*TASK OBJECTIVE*
Copy out the stretch from the start of the entries through the line containing "i uesed HTML,CSS,Bootstrap,javascript", substituting "Summary" for "Overview" and keeping everything else the same. Leave the pictures out of your answer.

Rendered images with their source text
Segment Open

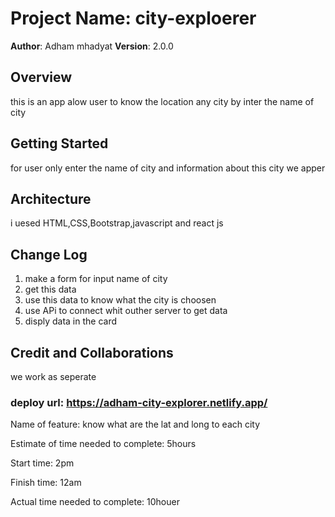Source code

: 



# Project Name: city-exploerer

**Author**: Adham mhadyat
**Version**: 2.0.0 
## Overview

this is an app alow user to know the location any city by inter the name of city

## Getting Started
for user only enter the name of city and information about this city we apper 

## Architecture
i uesed HTML,CSS,Bootstrap,javascript and react js

## Change Log
1. make a form for input name of city
2. get this data
3. use this data to know what the city is choosen
4. use APi to connect whit outher server to get data
5. disply  data in the card 

## Credit and Collaborations
we work as seperate

### deploy url: https://adham-city-explorer.netlify.app/

Name of feature: know what are the lat and long to each city

Estimate of time needed to complete: 5hours

Start time: 2pm

Finish time: 12am

Actual time needed to complete: 10houer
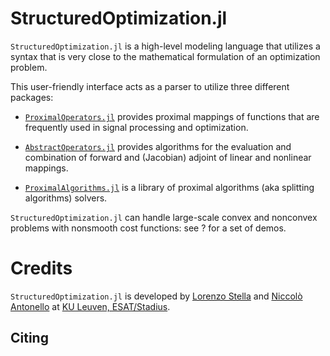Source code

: # StructuredOptimization.jl

`StructuredOptimization.jl` is a high-level modeling language
that utilizes a syntax that is very close to
the mathematical formulation of an optimization problem.

This user-friendly interface
acts as a parser to utilize
three different packages:

* [`ProximalOperators.jl`](https://github.com/kul-forbes/ProximalOperators.jl) provides proximal mappings of functions that are frequently used in signal processing and optimization. 

* [`AbstractOperators.jl`](https://github.com/kul-forbes/ProximalOperators.jl) provides algorithms for the evaluation and combination of forward and (Jacobian) adjoint of linear and nonlinear mappings.

* [`ProximalAlgorithms.jl`](https://github.com/kul-forbes/ProximalAlgorithms.jl) is a library of proximal algorithms (aka splitting algorithms) solvers.

`StructuredOptimization.jl` can handle large-scale convex and nonconvex problems with nonsmooth cost functions: see ? for a set of demos.

# Credits

`StructuredOptimization.jl` is developed by
[Lorenzo Stella](https://lostella.github.io) and
[Niccolò Antonello](https://nantonel.github.io)
at [KU Leuven, ESAT/Stadius](https://www.esat.kuleuven.be/stadius/).

## Citing

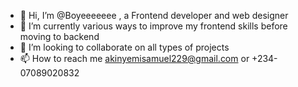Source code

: - 👋 Hi, I’m @Boyeeeeeee , a Frontend developer and web designer
- 🌱 I’m currently various ways to improve my frontend skills before moving to backend
- 💞️ I’m looking to collaborate on all types of projects
- 📫 How to reach me akinyemisamuel229@gmail.com or +234-07089020832

<!---
Boyeeeeeee/Boyeeeeeee is a ✨ special ✨ repository because its `README.md` (this file) appears on your GitHub profile.
You can click the Preview link to take a look at your changes.
--->
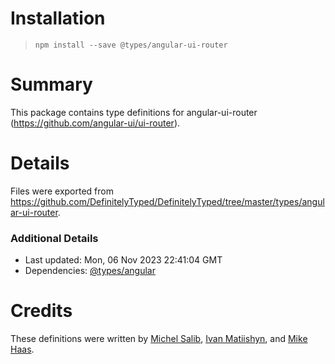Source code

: # Installation
> `npm install --save @types/angular-ui-router`

# Summary
This package contains type definitions for angular-ui-router (https://github.com/angular-ui/ui-router).

# Details
Files were exported from https://github.com/DefinitelyTyped/DefinitelyTyped/tree/master/types/angular-ui-router.

### Additional Details
 * Last updated: Mon, 06 Nov 2023 22:41:04 GMT
 * Dependencies: [@types/angular](https://npmjs.com/package/@types/angular)

# Credits
These definitions were written by [Michel Salib](https://github.com/michelsalib), [Ivan Matiishyn](https://github.com/matiishyn), and [Mike Haas](https://github.com/mikehaas763).

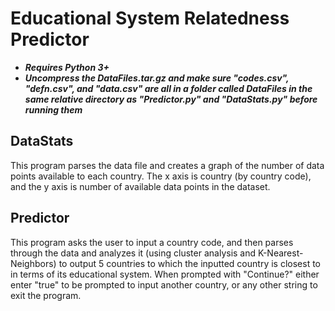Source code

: # Educational System Relatedness Predictor
* ***Requires Python 3+***
* ***Uncompress the DataFiles.tar.gz and make sure "codes.csv", "defn.csv", and "data.csv" are all in a folder called DataFiles in the same relative directory as "Predictor.py" and "DataStats.py" before running them***

## DataStats
This program parses the data file and creates a graph of the number of data points available to each country. The x axis is country (by country code), and the y axis is number of available data points in the dataset.

## Predictor
This program asks the user to input a country code, and then parses through the data and analyzes it (using cluster analysis and K-Nearest-Neighbors) to output 5 countries to which the inputted country is closest to in terms of its educational system. When prompted with "Continue?" either enter "true" to be prompted to input another country, or any other string to exit the program.
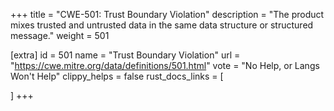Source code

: +++
title = "CWE-501: Trust Boundary Violation"
description	= "The product mixes trusted and untrusted data in the same data structure or structured message."
weight = 501

[extra]
id = 501
name = "Trust Boundary Violation"
url = "https://cwe.mitre.org/data/definitions/501.html"
vote = "No Help, or Langs Won't Help"
clippy_helps = false
rust_docs_links = [
	
]
+++

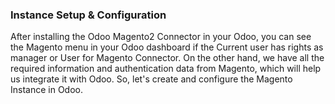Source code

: ### Instance Setup & Configuration


After installing the Odoo Magento2 Connector in your Odoo, you can see the Magento menu in your Odoo dashboard if the Current user has rights as manager or User for Magento Connector. On the other hand, we have all the required information and authentication data from Magento, which will help us integrate it with Odoo. So, let's create and configure the Magento Instance in Odoo.


 



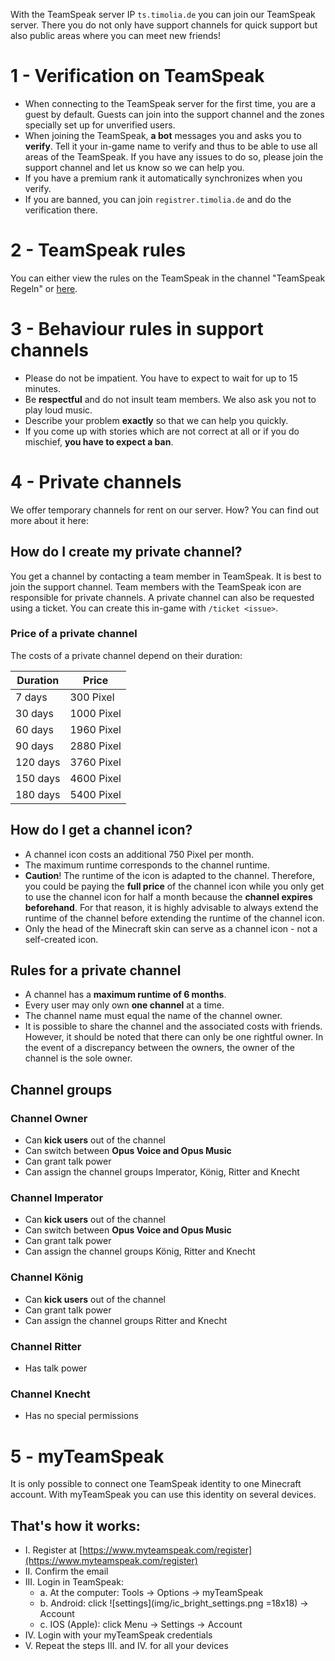 With the TeamSpeak server IP `ts.timolia.de` you can join our TeamSpeak server.
There you do not only have support channels for quick support but also public areas where you can meet new friends!

# 1 - Verification on TeamSpeak
- When connecting to the TeamSpeak server for the first time, you are a guest by default.
Guests can join into the support channel and the zones specially set up for unverified users.
- When joining the TeamSpeak, <strong>a bot</strong> messages you and asks you to <strong>verify</strong>.
Tell it your in-game name to verify and thus to be able to use all areas of the TeamSpeak.
If you have any issues to do so, please join the support channel and let us know so we can help you.
- If you have a premium rank it automatically synchronizes when you verify.
- If you are banned, you can join `registrer.timolia.de` and do the verification there.

# 2 - TeamSpeak rules
You can either view the rules on the TeamSpeak in the channel "TeamSpeak Regeln" or [here](/rules/teamspeak/).

# 3 - Behaviour rules in support channels
- Please do not be impatient. You have to expect to wait for up to 15 minutes.
- Be <strong>respectful</strong> and do not insult team members. We also ask you not to play loud music.
- Describe your problem <strong>exactly</strong> so that we can help you quickly.
- If you come up with stories which are not correct at all or if you do mischief, <strong>you have to expect a ban</strong>.

# 4 - Private channels
We offer temporary channels for rent on our server. How? You can find out more about it here:

## How do I create my private channel?
You get a channel by contacting a team member in TeamSpeak. It is best to join the support channel. 
Team members with the TeamSpeak icon are responsible for private channels. 
A private channel can also be requested using a ticket. You can create this in-game with `/ticket <issue>`.

### Price of a private channel
The costs of a private channel depend on their duration:

| Duration | Price |
| ------ | ------ |
| 7 days | 300 Pixel |
| 30 days | 1000 Pixel |
| 60 days | 1960 Pixel |
| 90 days | 2880 Pixel |
| 120 days | 3760 Pixel |
| 150 days | 4600 Pixel |
| 180 days | 5400 Pixel |

## How do I get a channel icon?
- A channel icon costs an additional 750 Pixel per month.
- The maximum runtime corresponds to the channel runtime.
- **Caution**! The runtime of the icon is adapted to the channel. Therefore, you could be paying the **full price** of 
the channel icon while you only get to use the channel icon for half a month because the **channel expires beforehand**.
For that reason, it is highly advisable to always extend the runtime of the channel before extending the runtime of 
the channel icon.
- Only the head of the Minecraft skin can serve as a channel icon - not a self-created icon.

## Rules for a private channel
- A channel has a <strong>maximum runtime of 6 months</strong>.
- Every user may only own <strong>one channel</strong> at a time.
- The channel name must equal the name of the channel owner.
- It is possible to share the channel and the associated costs with friends.
However, it should be noted that there can only be one rightful owner. 
In the event of a discrepancy between the owners, the owner of the channel is the sole owner. 

## Channel groups

### Channel Owner
- Can **kick users** out of the channel
- Can switch between **Opus Voice and Opus Music**
- Can grant talk power
- Can assign the channel groups Imperator, König, Ritter and Knecht

### Channel Imperator
- Can **kick users** out of the channel
- Can switch between **Opus Voice and Opus Music**
- Can grant talk power
- Can assign the channel groups König, Ritter and Knecht

### Channel König
- Can **kick users** out of the channel
- Can grant talk power
- Can assign the channel groups Ritter and Knecht

### Channel Ritter
- Has talk power

### Channel Knecht
- Has no special permissions

# 5 - myTeamSpeak
It is only possible to connect one TeamSpeak identity to one Minecraft account.
With myTeamSpeak you can use this identity on several devices.

## That's how it works:
- I. Register at [https://www.myteamspeak.com/register](https://www.myteamspeak.com/register)
- II. Confirm the email
- III. Login in TeamSpeak:
    - a. At the computer: Tools -> Options -> myTeamSpeak
    - b. Android: click ![settings](img/ic_bright_settings.png =18x18) -> Account
    - c. IOS (Apple): click Menu -> Settings -> Account
- IV. Login with your myTeamSpeak credentials
- V. Repeat the steps III. and IV. for all your devices
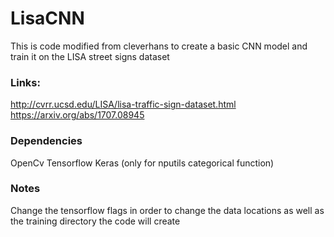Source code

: # LisaCNN 
This is code modified from cleverhans to create a basic CNN model and train it on the LISA street signs dataset
### Links:
http://cvrr.ucsd.edu/LISA/lisa-traffic-sign-dataset.html
https://arxiv.org/abs/1707.08945
### Dependencies 
OpenCv
Tensorflow
Keras (only for nputils categorical function)

### Notes
Change the tensorflow flags in order to change the data locations as well 
as the training directory the code will create

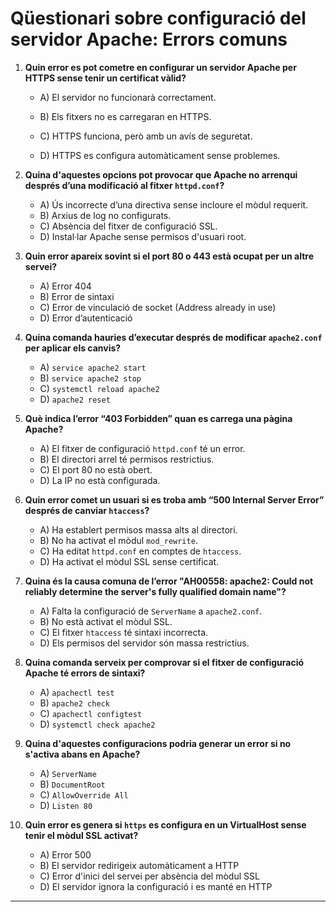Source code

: # Qüestionari sobre configuració del servidor Apache: Errors comuns

1. **Quin error es pot cometre en configurar un servidor Apache per HTTPS sense tenir un certificat vàlid?**
   - A) El servidor no funcionarà correctament.
   
   - B) Els fitxers no es carregaran en HTTPS.
   - C) HTTPS funciona, però amb un avís de seguretat.
   - D) HTTPS es configura automàticament sense problemes.

2. **Quina d'aquestes opcions pot provocar que Apache no arrenqui després d’una modificació al fitxer `httpd.conf`?**
   - A) Ús incorrecte d’una directiva sense incloure el mòdul requerit.
   - B) Arxius de log no configurats.
   - C) Absència del fitxer de configuració SSL.
   - D) Instal·lar Apache sense permisos d'usuari root.

3. **Quin error apareix sovint si el port 80 o 443 està ocupat per un altre servei?**
   - A) Error 404
   - B) Error de sintaxi
   - C) Error de vinculació de socket (Address already in use)
   - D) Error d’autenticació

4. **Quina comanda hauries d’executar després de modificar `apache2.conf` per aplicar els canvis?**
   - A) `service apache2 start`
   - B) `service apache2 stop`
   - C) `systemctl reload apache2`
   - D) `apache2 reset`

5. **Què indica l’error “403 Forbidden” quan es carrega una pàgina Apache?**
   - A) El fitxer de configuració `httpd.conf` té un error.
   - B) El directori arrel té permisos restrictius.
   - C) El port 80 no està obert.
   - D) La IP no està configurada.

6. **Quin error comet un usuari si es troba amb “500 Internal Server Error” després de canviar `htaccess`?**
   - A) Ha establert permisos massa alts al directori.
   - B) No ha activat el mòdul `mod_rewrite`.
   - C) Ha editat `httpd.conf` en comptes de `htaccess`.
   - D) Ha activat el mòdul SSL sense certificat.

7. **Quina és la causa comuna de l’error "AH00558: apache2: Could not reliably determine the server's fully qualified domain name"?**
   - A) Falta la configuració de `ServerName` a `apache2.conf`.
   - B) No està activat el mòdul SSL.
   - C) El fitxer `htaccess` té sintaxi incorrecta.
   - D) Els permisos del servidor són massa restrictius.

8. **Quina comanda serveix per comprovar si el fitxer de configuració Apache té errors de sintaxi?**
   - A) `apachectl test`
   - B) `apache2 check`
   - C) `apachectl configtest`
   - D) `systemctl check apache2`

9. **Quina d'aquestes configuracions podria generar un error si no s'activa abans en Apache?**
   - A) `ServerName`
   - B) `DocumentRoot`
   - C) `AllowOverride All`
   - D) `Listen 80`

10. **Quin error es genera si `https` es configura en un VirtualHost sense tenir el mòdul SSL activat?**
    - A) Error 500
    - B) El servidor redirigeix automàticament a HTTP
    - C) Error d'inici del servei per absència del mòdul SSL
    - D) El servidor ignora la configuració i es manté en HTTP

---

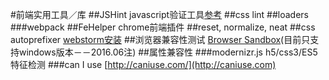 #前端实用工具／库
##JSHint
javascript验证工具[参考](http://www.open-open.com/lib/view/open1354349336991.html)
##css lint
##loaders
###webpack
##FeHelper
chrome前端插件
##reset, normalize, neat
##css autoprefixer
[webstorm安装](http://www.weste.net/2015/06-02/103795.html)
##浏览器兼容性测试
[Browser Sandbox](http://spoon.net/browsers/)(目前只支持windows版本－－2016.06注)
##属性兼容性
###modernizr.js
h5/css3/ES5 特征检测
###can I use
[http://caniuse.com/](http://caniuse.com)

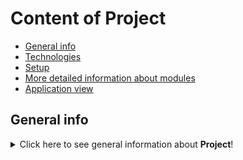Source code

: # Content of Project
* [General info](#general-info)
* [Technologies](#technologies)
* [Setup](#setup)
* [More detailed information about modules](#more-detailed-information-about-modules)
* [Application view](#application-view)
## General info
<details>
<summary>Click here to see general information about <b>Project</b>!</summary>
<b>Lorem ipsum</b>. Lorem ipsumLorem ipsumLorem ipsumLorem ipsumLorem
ipsumLorem ipsumLorem ipsumLorem ipsumLorem ipsumLorem ipsumLorem ipsumLorem
</details>
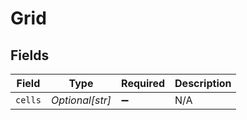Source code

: # Grid


## Fields

| Field              | Type               | Required           | Description        |
| ------------------ | ------------------ | ------------------ | ------------------ |
| `cells`            | *Optional[str]*    | :heavy_minus_sign: | N/A                |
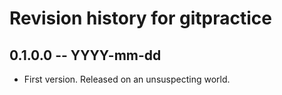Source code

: # Revision history for gitpractice

## 0.1.0.0 -- YYYY-mm-dd

* First version. Released on an unsuspecting world.
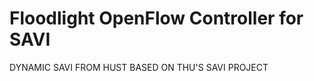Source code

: Floodlight OpenFlow Controller for SAVI
=======================================

DYNAMIC SAVI FROM HUST BASED ON THU'S SAVI PROJECT
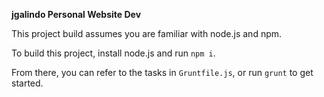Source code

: __jgalindo Personal Website Dev__

This project build assumes you are familiar with node.js and npm.

To build this project, install node.js and run `npm i`.

From there, you can refer to the tasks in `Gruntfile.js`, or run `grunt` to get started.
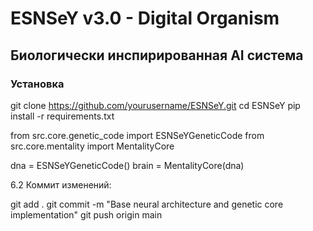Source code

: # ESNSeY v3.0 - Digital Organism

## Биологически инспирированная AI система

### Установка

git clone https://github.com/yourusername/ESNSeY.git
cd ESNSeY
pip install -r requirements.txt

from src.core.genetic_code import ESNSeYGeneticCode
from src.core.mentality import MentalityCore

dna = ESNSeYGeneticCode()
brain = MentalityCore(dna)


6.2 Коммит изменений:

git add .
git commit -m "Base neural architecture and genetic core implementation"
git push origin main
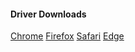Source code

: #### Driver Downloads
[Chrome](https://sites.google.com/a/chromium.org/chromedriver/downloads)
[Firefox](https://github.com/mozilla/geckodriver/releases)
[Safari](https://webkit.org/blog/6900/webdriver-support-in-safari-10/)
[Edge](https://developer.microsoft.com/en-us/microsoft-edge/tools/webdriver/)
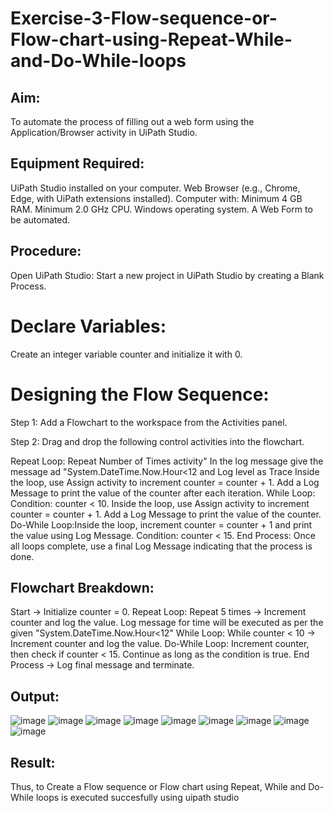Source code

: # Exercise-3-Flow-sequence-or-Flow-chart-using-Repeat-While-and-Do-While-loops


## Aim:
To automate the process of filling out a web form using the Application/Browser activity in UiPath Studio.

## Equipment Required:
UiPath Studio installed on your computer.
Web Browser (e.g., Chrome, Edge, with UiPath extensions installed).
Computer with:
Minimum 4 GB RAM.
Minimum 2.0 GHz CPU.
Windows operating system.
A Web Form to be automated.

## Procedure:
Open UiPath Studio:
Start a new project in UiPath Studio by creating a Blank Process.
# Declare Variables:
Create an integer variable counter and initialize it with 0.

# Designing the Flow Sequence:
Step 1: Add a Flowchart to the workspace from the Activities panel.

Step 2: Drag and drop the following control activities into the flowchart.

Repeat Loop: Repeat Number of Times activity"
In the log message  give the message ad "System.DateTime.Now.Hour<12  and Log level as Trace
Inside the loop, use Assign activity to increment counter = counter + 1.
Add a Log Message to print the value of the counter after each iteration.
While Loop: Condition: counter < 10.
Inside the loop, use Assign activity to increment counter = counter + 1.
Add a Log Message to print the value of the counter.
Do-While Loop:Inside the loop, increment counter = counter + 1 and print the value using Log Message.
Condition: counter < 15.
End Process:
Once all loops complete, use a final Log Message indicating that the process is done.

## Flowchart Breakdown:
Start → Initialize counter = 0.
Repeat Loop: Repeat 5 times → Increment counter and log the value.
Log message for time will be executed as per the given "System.DateTime.Now.Hour<12"
While Loop: While counter < 10 → Increment counter and log the value.
Do-While Loop: Increment counter, then check if counter < 15. Continue as long as the condition is true.
End Process → Log final message and terminate.

## Output:
![image](https://github.com/user-attachments/assets/3b0f1d3e-3387-4acb-af40-4b970655db9a)
![image](https://github.com/user-attachments/assets/b4cfeb35-84ff-4922-979f-e4cdc196bc19)
![image](https://github.com/user-attachments/assets/b21596b2-fdeb-454a-bd7e-169a0e8ff574)
![image](https://github.com/user-attachments/assets/77c0509d-b7a4-4d64-adbc-7030b8c09f6e)
![image](https://github.com/user-attachments/assets/637c0b1c-c3c2-4e1e-a14b-393462c6840f)
![image](https://github.com/user-attachments/assets/84b2d736-e0d0-4abe-8cc4-1b900567064f)
![image](https://github.com/user-attachments/assets/1b0a5306-320a-4558-a5d4-f18949661ab6)
![image](https://github.com/user-attachments/assets/80265a16-638f-4936-9325-2315c1760f38)
![image](https://github.com/user-attachments/assets/dd24eb18-09f1-4547-8243-3d5d51e6cf67)


## Result:
Thus, to Create a Flow sequence or Flow chart using Repeat, While and Do-While loops is executed succesfully using uipath studio
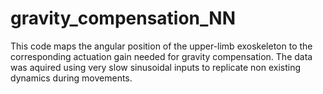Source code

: # gravity_compensation_NN
This code maps the angular position of the upper-limb exoskeleton to the corresponding actuation gain needed for gravity compensation. The data was aquired using very slow sinusoidal inputs to replicate non existing dynamics during movements.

Segment Closed

*RESULT*
Source code

: 



# Project Name: city-exploerer

**Author**: Adham mhadyat
**Version**: 2.0.0 
## Summary

this is an app alow user to know the location any city by inter the name of city

## Getting Started
for user only enter the name of city and information about this city we apper 

## Architecture
i uesed HTML,CSS,Bootstrap,javascript and react js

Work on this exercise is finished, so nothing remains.